Objectives “Study on diagnosis of early Alzheimer's disease -Japan (SEAD-J)” is a prospective multi-center cohort study that aims to establish a scientific evidence for usefulness of 18F-FDG-PET in early diagnosis of Alzheimer disease (AD) at the stage of amnestic mild cognitive impairment (aMCI).The purpose of this study was to evaluate scores by principal component analysis (PCA) of the FDG PET image for predicting conversion from aMCI to AD.

Methods Subjects were 88 patients with aMCI who were followed for up to three years. Forty three out of 88 patients developed AD. FDG PET images at the baseline were processed with 3-dimensional stereotactic surface projections (3D-SSP), and their values were normalized with individual global mean. Seventy eight ROIs of Brodmann’s areas (BA) were applied to 3D-SSP FDG PET using automated ROI software, SEE2 (Japan MediPhysics). ROI values underwent PCA that identified 14 principal components (PCs), expressed by PC scores. Discriminant analysis was performed using significant PCs.
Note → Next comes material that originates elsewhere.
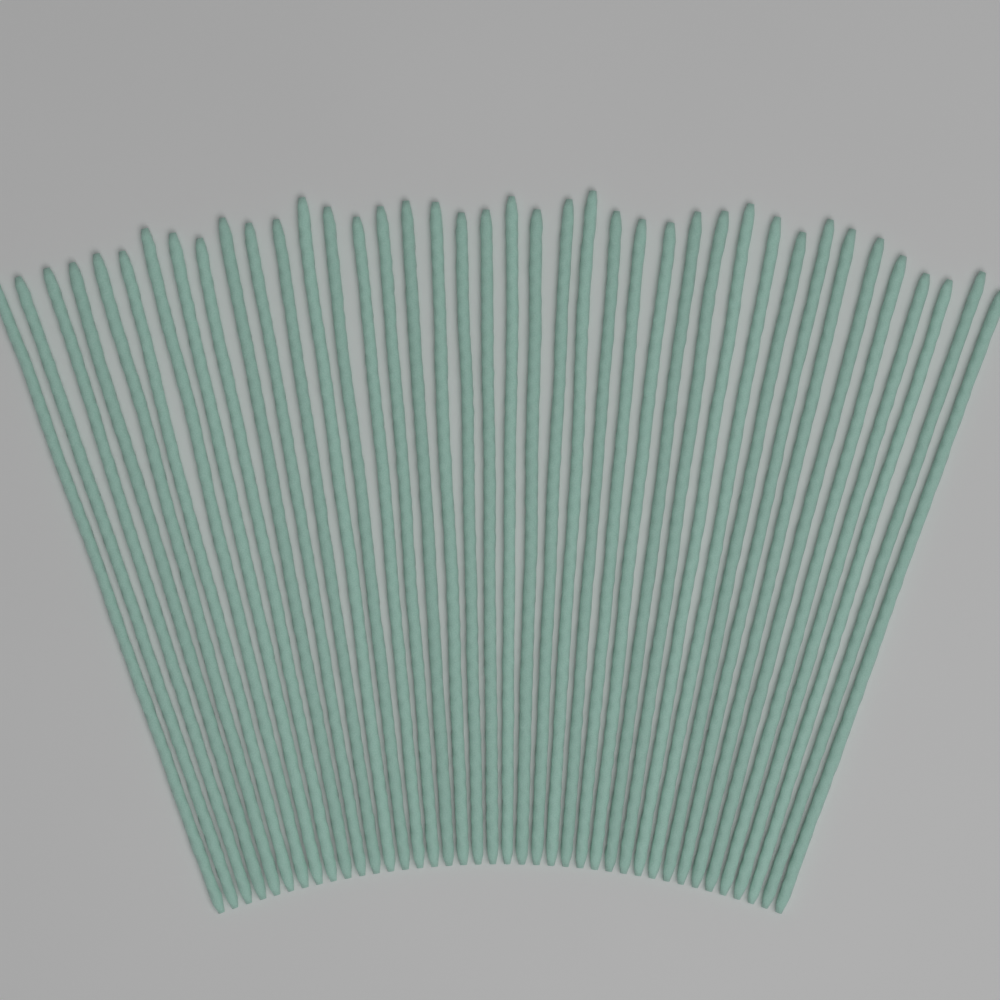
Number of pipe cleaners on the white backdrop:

Results PCA detected 14 PCs accounting for 84% of the total variance. The scores of PC6 and PC7 showed significant difference between the converters and the non-converters (p<0.005). PC6 included the temporoparietal association area, the posterior cingulate, and the precunes (BA 7L, 39L, 40L, 21L, 22L, 23L, 31L). PC7 included temporoparietal association area and the retrosplenial area (BA 40R, 29L, 39R, 20R, 21R). Two-group (converter/non-converter) discriminate analysis represented that the diagnostic sensitivity, specificity, and accuracy were 0.73, 0.74, and 0.74, respectively. Cases having lower PC6 and higher PC7 scores showed more typical AD metabolic pattern. Cases, even though converters, having higher PC6 and lower PC7 scores demonstrated the glucose metabolic patterns were unlike AD.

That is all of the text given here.